Born in Jersey City, New Jersey on April 16, 1928, Brown attended Princeton University, wrote for Look Magazine, served a year in the U.S. Army, and, from 1952-54 was a TV producer for the advertising agency Batten, Barton, Durstine and Osborne (BBDO), all before launching the freelance writing career that would include contributing comedy sketches and lyrics to nine of cabaret producer Julius Monk’s revues in New York and Chicago through the 1950s and ’60s.
Brown’s Broadway debut came when his play The Girl in the Freudian Slip opened at the Booth Theatre on May 18, 1967. The contemporary comedy about a married psychiatrist who finds himself attracted to a patient ran only four performances but is remembered as the first adult Broadway credit for Bernadette Peters, who was cast as a standby in the role of the psychiatrist’s teen daughter.
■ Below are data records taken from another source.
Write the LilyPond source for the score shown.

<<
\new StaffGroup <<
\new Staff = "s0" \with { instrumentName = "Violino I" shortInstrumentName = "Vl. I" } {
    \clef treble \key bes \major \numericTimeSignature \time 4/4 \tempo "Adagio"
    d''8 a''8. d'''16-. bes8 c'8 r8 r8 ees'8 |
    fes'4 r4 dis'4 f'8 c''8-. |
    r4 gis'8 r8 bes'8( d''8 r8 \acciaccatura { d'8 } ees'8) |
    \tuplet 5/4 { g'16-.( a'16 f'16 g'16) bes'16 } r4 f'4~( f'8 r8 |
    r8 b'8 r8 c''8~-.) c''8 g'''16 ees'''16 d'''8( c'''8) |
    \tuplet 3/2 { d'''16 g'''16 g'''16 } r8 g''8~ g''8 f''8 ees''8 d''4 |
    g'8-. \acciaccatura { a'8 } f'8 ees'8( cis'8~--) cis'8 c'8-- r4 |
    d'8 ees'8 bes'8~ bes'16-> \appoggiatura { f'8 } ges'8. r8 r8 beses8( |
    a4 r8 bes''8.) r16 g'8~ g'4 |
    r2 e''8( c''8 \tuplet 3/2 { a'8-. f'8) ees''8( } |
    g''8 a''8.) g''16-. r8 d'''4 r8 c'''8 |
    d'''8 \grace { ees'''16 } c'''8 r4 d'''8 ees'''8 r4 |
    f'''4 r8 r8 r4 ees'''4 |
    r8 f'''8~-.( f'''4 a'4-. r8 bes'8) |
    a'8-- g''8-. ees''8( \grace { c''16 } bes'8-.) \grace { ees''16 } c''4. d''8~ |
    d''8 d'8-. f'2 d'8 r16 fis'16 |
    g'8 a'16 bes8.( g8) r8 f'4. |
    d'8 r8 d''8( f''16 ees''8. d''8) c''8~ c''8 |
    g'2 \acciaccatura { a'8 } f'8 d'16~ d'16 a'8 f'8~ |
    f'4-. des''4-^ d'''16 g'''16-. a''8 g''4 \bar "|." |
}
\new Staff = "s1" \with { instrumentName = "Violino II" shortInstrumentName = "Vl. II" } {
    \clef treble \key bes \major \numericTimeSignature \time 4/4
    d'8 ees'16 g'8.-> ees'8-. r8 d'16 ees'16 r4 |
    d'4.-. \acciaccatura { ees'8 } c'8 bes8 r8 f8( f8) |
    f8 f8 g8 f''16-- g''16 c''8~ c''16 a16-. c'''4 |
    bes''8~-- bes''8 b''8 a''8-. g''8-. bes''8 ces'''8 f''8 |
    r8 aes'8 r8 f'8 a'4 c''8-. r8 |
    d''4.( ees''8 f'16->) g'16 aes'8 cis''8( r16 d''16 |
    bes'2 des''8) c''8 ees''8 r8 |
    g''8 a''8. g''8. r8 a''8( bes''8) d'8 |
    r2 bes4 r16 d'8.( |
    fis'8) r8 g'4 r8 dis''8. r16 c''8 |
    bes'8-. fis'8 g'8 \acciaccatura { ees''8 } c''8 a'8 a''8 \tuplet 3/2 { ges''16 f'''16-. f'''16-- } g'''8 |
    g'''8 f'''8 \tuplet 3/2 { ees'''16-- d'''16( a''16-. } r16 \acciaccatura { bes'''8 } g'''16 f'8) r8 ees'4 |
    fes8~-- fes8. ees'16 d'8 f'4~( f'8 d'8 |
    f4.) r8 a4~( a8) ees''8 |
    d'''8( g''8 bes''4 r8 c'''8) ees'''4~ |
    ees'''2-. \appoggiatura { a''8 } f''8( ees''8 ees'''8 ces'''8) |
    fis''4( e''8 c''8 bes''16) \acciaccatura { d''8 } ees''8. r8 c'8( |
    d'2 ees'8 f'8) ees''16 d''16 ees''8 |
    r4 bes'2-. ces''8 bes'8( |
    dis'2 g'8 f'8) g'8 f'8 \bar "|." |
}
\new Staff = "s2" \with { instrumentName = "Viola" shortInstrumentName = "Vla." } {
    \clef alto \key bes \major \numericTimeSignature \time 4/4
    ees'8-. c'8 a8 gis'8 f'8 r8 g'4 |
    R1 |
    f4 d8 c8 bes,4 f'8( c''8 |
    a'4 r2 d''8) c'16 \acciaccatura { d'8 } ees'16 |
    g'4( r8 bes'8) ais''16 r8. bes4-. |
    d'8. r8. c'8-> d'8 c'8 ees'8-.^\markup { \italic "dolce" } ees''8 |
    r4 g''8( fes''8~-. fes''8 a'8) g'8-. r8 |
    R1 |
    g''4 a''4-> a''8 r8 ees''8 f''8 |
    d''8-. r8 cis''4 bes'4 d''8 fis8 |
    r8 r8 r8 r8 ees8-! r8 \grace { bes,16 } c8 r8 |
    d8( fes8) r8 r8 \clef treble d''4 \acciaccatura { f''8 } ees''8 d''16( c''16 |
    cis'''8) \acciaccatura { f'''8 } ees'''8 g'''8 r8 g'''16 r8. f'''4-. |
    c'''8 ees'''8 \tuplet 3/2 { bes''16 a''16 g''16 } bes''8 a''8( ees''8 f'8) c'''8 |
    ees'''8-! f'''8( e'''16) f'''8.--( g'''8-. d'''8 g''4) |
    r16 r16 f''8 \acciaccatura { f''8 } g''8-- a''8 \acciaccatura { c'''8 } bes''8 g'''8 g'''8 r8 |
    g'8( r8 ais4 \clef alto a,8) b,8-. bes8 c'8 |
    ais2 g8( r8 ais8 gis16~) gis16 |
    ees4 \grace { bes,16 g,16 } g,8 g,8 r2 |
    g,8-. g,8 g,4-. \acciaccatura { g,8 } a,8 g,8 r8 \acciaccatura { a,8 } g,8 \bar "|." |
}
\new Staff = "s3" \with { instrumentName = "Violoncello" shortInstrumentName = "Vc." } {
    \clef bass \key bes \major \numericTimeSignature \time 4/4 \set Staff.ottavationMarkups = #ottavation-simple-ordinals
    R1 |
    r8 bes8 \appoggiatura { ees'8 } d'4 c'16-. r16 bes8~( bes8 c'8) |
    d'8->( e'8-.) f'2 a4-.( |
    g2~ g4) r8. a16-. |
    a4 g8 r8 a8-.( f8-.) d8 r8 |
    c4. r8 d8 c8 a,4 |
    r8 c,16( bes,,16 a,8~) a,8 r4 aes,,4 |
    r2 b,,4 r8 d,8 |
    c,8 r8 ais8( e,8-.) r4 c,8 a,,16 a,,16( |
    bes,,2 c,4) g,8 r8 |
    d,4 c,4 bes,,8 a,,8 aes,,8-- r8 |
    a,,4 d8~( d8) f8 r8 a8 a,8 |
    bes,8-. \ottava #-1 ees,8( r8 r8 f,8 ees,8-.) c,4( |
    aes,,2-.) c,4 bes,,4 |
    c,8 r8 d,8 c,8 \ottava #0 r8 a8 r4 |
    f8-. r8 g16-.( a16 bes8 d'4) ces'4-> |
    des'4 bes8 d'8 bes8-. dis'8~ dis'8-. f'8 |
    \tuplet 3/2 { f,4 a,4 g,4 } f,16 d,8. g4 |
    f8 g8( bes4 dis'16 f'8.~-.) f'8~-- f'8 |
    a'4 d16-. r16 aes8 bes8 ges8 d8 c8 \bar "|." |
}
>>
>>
Subsequent stage credits included Leonard Stillman’s New Faces of 1968 and How to Steal an Election.
But it was the next project for which he’ll be remembered: The Wiz, for which he wrote the book, was a contemporary retelling of L. Frank Baum’s The Wizard of Oz, featuring an all-black cast, an R&B score by Charles Smalls and a book by Brown that set the tale’s traditional adventure within the context of urban life and African-American culture.
The musical opened quietly at the Majestic Theatre on January 5, 1975, giving little indication that it would win seven Tony Awards (including Best Musical) and run for more than four years. The movie version starring Diana Ross and Michael Jackson was released in 1978, and a short-lived Broadway revival was staged in 1984.
Among the various revisitings Brown made to the musical was an updating for a 1990s tour starring Stephanie Mills and André De Shields.
Brown’s follow-up was as unsuccessful as The Wiz was successful. A Broadway Musical, with Brown collaborating with Lee Adams and Charles Strouse on a backstage saga based on their experience writing the 1964 show Golden Boy for Sammy Davis Jr. After transferring from Off Broadway, A Broadway Musical opened – and closed – at Broadway’s Lunt-Fontanne Theatre on Dec. 21, 1978.
Brown’s other stage credits include Damon’s Song, Twist, The Nutley Papers, Coconuts, Straight Up With a Twist and Secrets Every Smart Traveler Should Know, among others.
Television writing credits include David Frost Review, That Was the Week That Was, The Ed Sullivan Show, The Dean Martin Show, The Jackie Gleason Show, The Johnny Carson Show, The Merv Griffin Show and Love American Style. He also wrote special material for performers including Joan Rivers, Georgie Kaye, Leslie Gore, Joel Grey and Joey Foreman.
In addition to his stage and TV writing career, Brown wrote and illustrated five books and was a syndicated cartoonist with the comic strip Boomer.